Mas já era tarde para provar que o difícil, o diferente, o abstracto ou o conceptual não é necessariamente igual a “elitista” e que o fácil, o habitual, o naturalista, o figurativo, o decorativo não é igual a “popular”. Tinha-se dado o regresso aos quartéis e começavam os regressos a casa. O 25 de Novembro apanhou na rede também  a “Alternativa Zero”: possibilitou a sua concretização ao mesmo tempo que esvaziou a sua proposta.
5. 
Vinte e cinco anos depois, falar do 25 de Abril é falar do 25 de Novembro, que aconteceu menos de dois anos depois, e onde houve vencedores e vencidos. Vivemos num pós-25 de Novembro e não no pós-25 de Abril. É útil perceber o que, sendo radicalmente novo, terminou na sua sequência e o que, apesar dele, continuou. E vamos parar às lutas mais radicais. Ou seja às que colocaram  a questão de uma “outra cultura”.  

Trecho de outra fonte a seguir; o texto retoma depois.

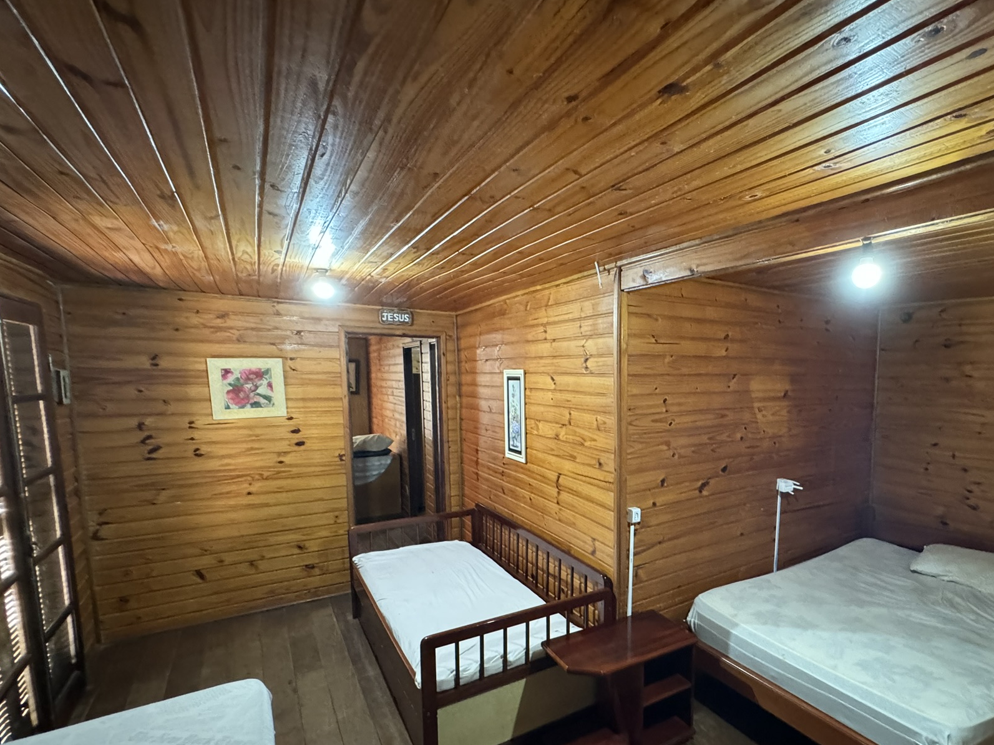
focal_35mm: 18
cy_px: 433
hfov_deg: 85.9
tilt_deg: -4.9
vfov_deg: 71.1
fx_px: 517
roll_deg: -0.4
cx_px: 626
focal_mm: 2.22
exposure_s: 1/60
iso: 1250
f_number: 2.2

Penso nos geralmente mal etiquetados casos República e Rádio Renascença; mas também na esquecida ocupação da Gulbenkian; noutras lutas localizadas - contra os patrões no Círculo dos Leitores, contra os filmes da Lusomundo - empresas hoje mais poderosas e mais consensuais do que nunca.  
Histórias com morais diferentes, ao longo das quais os derrotados foram semeando mudanças. Lembro que a luta da Rádio Renascença começou, ainda em Abril de 74, com a proibição da administração (a Igreja) de transmitir declarações de Cunhal, Soares, JM Branco e L. Cília, regressados do exílio; que na Gulbenkian a luta começou, logo em Maio, com a proibição de uma reunião de trabalhadores por Azeredo Perdigão em pessoa.  

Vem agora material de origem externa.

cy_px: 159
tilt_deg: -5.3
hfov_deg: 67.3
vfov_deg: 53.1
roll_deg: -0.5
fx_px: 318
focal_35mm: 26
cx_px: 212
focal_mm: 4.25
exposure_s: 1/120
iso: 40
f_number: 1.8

E são estas as últimas vozes que aqui trago, de 75, contemporâneas das “paredes”:  
Uma: “A Fundação continua a insistir no mesmo tipo de relação cultura-público e a servir a este o mesmo género de concertos, exposições, livros, etc. Deplorando esta situação, os trabalhadores estão determinados em mudar a concepção de cultura suscitando novas relações que ultrapassem o simples âmbito dos meros sinais exteriores de que a prática cultura se reveste”.  

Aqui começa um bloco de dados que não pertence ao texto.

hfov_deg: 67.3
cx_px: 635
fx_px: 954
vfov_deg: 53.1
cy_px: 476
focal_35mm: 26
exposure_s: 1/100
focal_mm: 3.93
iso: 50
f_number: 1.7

E outra: “Nós, trabalhadores da ‘República’, somos conscientes de que estamos numa sociedade a que falta ciência e educação, a que falta portanto uma política de informação que, em vez de mutilar as classes trabalhadoras exploradas e pobres, lhes dê o poder da inteligência e da economia” (…) “declaramos que na Informação os trabalhadores têm de poder determinar que o fruto do seu trabalho - o jornal - seja aplicado em realizações que dizem respeito à transformação do homem e da vida e não em objectivos belicistas dos políticos, em privilégios de minorias corruptas ou em exibicionismos partidários”. 
Perceber estas propostas (vencidas) de mudança, em vez de obstinadamente lhes descrevermos os fastidiosos itinerários partidários, talvez esteja mais do que nunca na ordem do dia, quando velhos espectros com roupagens novas nos atacam e quando a dificuldade de os combater é cada vez mais declarada. Para citar só alguns: iliteracia, pensamento único, exclusão. Não era disto mesmo que estas últimas vozes falavam? 
Não ter medo de fantasmas é a única forma de ver claro. Para poder utilizar hoje a sorte que tivemos ontem. Seria bom que “comemorar o 25 de Abril” pudesse significar fugir a sete pés do domínio das ideias feitas e do consenso obrigatório.